ASSIGNED TASK:
The answer must be an exact copy of the lines from the one containing "G03X6600000Y1400000I1600000J0D01*" through the final line of the material, both included, and nothing else.

EXCERPTED RECORDS:
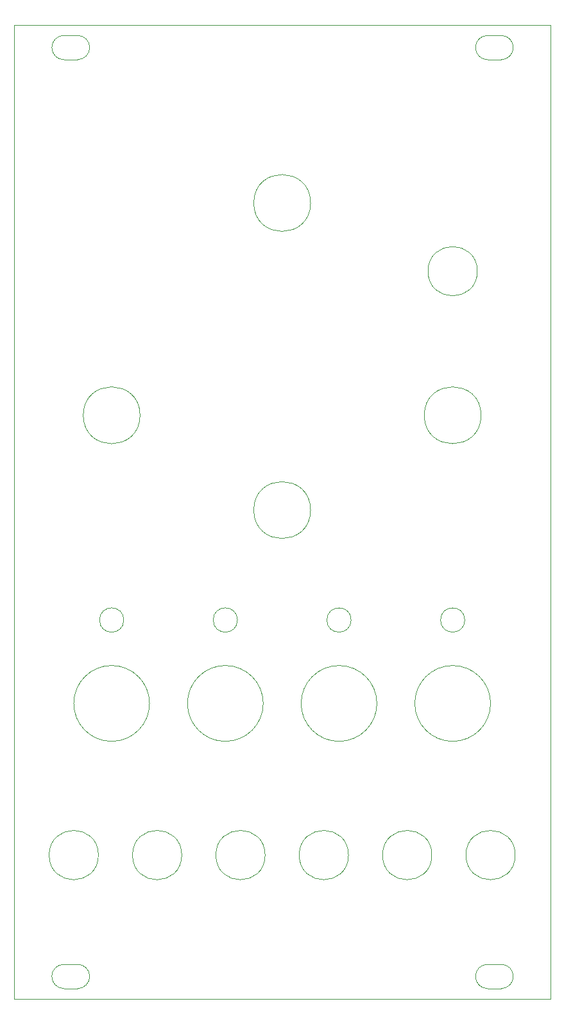
<source format=gm1>
G04 #@! TF.GenerationSoftware,KiCad,Pcbnew,(5.0.0-rc2)*
G04 #@! TF.CreationDate,2020-07-08T18:21:40+03:00*
G04 #@! TF.ProjectId,DELPNL2,44454C504E4C322E6B696361645F7063,rev?*
G04 #@! TF.SameCoordinates,PX2549e60PY82a7440*
G04 #@! TF.FileFunction,Profile,NP*
%FSLAX46Y46*%
G04 Gerber Fmt 4.6, Leading zero omitted, Abs format (unit mm)*
G04 Created by KiCad (PCBNEW (5.0.0-rc2)) date Wed Jul  8 18:21:40 2020*
%MOMM*%
%LPD*%
G01*
G04 APERTURE LIST*
%ADD10C,0.120000*%
G04 #@! TA.AperFunction,NonConductor*
%ADD11C,0.120000*%
G04 #@! TD*
G04 APERTURE END LIST*
D10*
X0Y128500000D02*
X0Y0D01*
X70800000Y128500000D02*
X0Y128500000D01*
X70800000Y0D02*
X70800000Y128500000D01*
X0Y0D02*
X70800000Y0D01*
D11*
G04 #@! TO.C,Ref\002A\002A*
X39150000Y105000000D02*
G75*
G03X39150000Y105000000I-3750000J0D01*
G01*
X61650000Y77000000D02*
G75*
G03X61650000Y77000000I-3750000J0D01*
G01*
X39150000Y64500000D02*
G75*
G03X39150000Y64500000I-3750000J0D01*
G01*
X16650000Y77000000D02*
G75*
G03X16650000Y77000000I-3750000J0D01*
G01*
X61150000Y96000000D02*
G75*
G03X61150000Y96000000I-3250000J0D01*
G01*
G04 #@! TO.C,X*
X62500000Y127100000D02*
X64300000Y127100000D01*
X62500000Y123900000D02*
X64300000Y123900000D01*
X60900000Y125500000D02*
G75*
G03X62500000Y123900000I1600000J0D01*
G01*
X62500000Y127100000D02*
G75*
G03X60900000Y125500000I0J-1600000D01*
G01*
X64300000Y123900000D02*
G75*
G03X65900000Y125500000I0J1600000D01*
G01*
X65900000Y125500000D02*
G75*
G03X64300000Y127100000I-1600000J0D01*
G01*
X6600000Y127100000D02*
X8400000Y127100000D01*
X6600000Y123900000D02*
X8400000Y123900000D01*
X5000000Y125500000D02*
G75*
G03X6600000Y123900000I1600000J0D01*
G01*
X6600000Y127100000D02*
G75*
G03X5000000Y125500000I0J-1600000D01*
G01*
X8400000Y123900000D02*
G75*
G03X10000000Y125500000I0J1600000D01*
G01*
X10000000Y125500000D02*
G75*
G03X8400000Y127100000I-1600000J0D01*
G01*
X62500000Y4600000D02*
X64300000Y4600000D01*
X62500000Y1400000D02*
X64300000Y1400000D01*
X60900000Y3000000D02*
G75*
G03X62500000Y1400000I1600000J0D01*
G01*
X62500000Y4600000D02*
G75*
G03X60900000Y3000000I0J-1600000D01*
G01*
X64300000Y1400000D02*
G75*
G03X65900000Y3000000I0J1600000D01*
G01*
X65900000Y3000000D02*
G75*
G03X64300000Y4600000I-1600000J0D01*
G01*
G04 #@! TO.C,Ref\002A\002A*
X14500000Y50000000D02*
G75*
G03X14500000Y50000000I-1600000J0D01*
G01*
X29500000Y50000000D02*
G75*
G03X29500000Y50000000I-1600000J0D01*
G01*
X44500000Y50000000D02*
G75*
G03X44500000Y50000000I-1600000J0D01*
G01*
X59500000Y50000000D02*
G75*
G03X59500000Y50000000I-1600000J0D01*
G01*
X11150000Y19000000D02*
G75*
G03X11150000Y19000000I-3250000J0D01*
G01*
X22150000Y19000000D02*
G75*
G03X22150000Y19000000I-3250000J0D01*
G01*
X33150000Y19000000D02*
G75*
G03X33150000Y19000000I-3250000J0D01*
G01*
X44150000Y19000000D02*
G75*
G03X44150000Y19000000I-3250000J0D01*
G01*
X55150000Y19000000D02*
G75*
G03X55150000Y19000000I-3250000J0D01*
G01*
X66150000Y19000000D02*
G75*
G03X66150000Y19000000I-3250000J0D01*
G01*
X17900000Y39000000D02*
G75*
G03X17900000Y39000000I-5000000J0D01*
G01*
X32900000Y39000000D02*
G75*
G03X32900000Y39000000I-5000000J0D01*
G01*
X47900000Y39000000D02*
G75*
G03X47900000Y39000000I-5000000J0D01*
G01*
X62900000Y39000000D02*
G75*
G03X62900000Y39000000I-5000000J0D01*
G01*
G04 #@! TO.C,X*
X10000000Y3000000D02*
G75*
G03X8400000Y4600000I-1600000J0D01*
G01*
X8400000Y1400000D02*
G75*
G03X10000000Y3000000I0J1600000D01*
G01*
X6600000Y4600000D02*
G75*
G03X5000000Y3000000I0J-1600000D01*
G01*
X5000000Y3000000D02*
G75*
G03X6600000Y1400000I1600000J0D01*
G01*
X6600000Y1400000D02*
X8400000Y1400000D01*
X6600000Y4600000D02*
X8400000Y4600000D01*
G04 #@! TD*
M02*

</source>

SOLUTION TO THIS PROBLEM:
G03X6600000Y1400000I1600000J0D01*
G01*
X6600000Y1400000D02*
X8400000Y1400000D01*
X6600000Y4600000D02*
X8400000Y4600000D01*
G04 #@! TD*
M02*

</source>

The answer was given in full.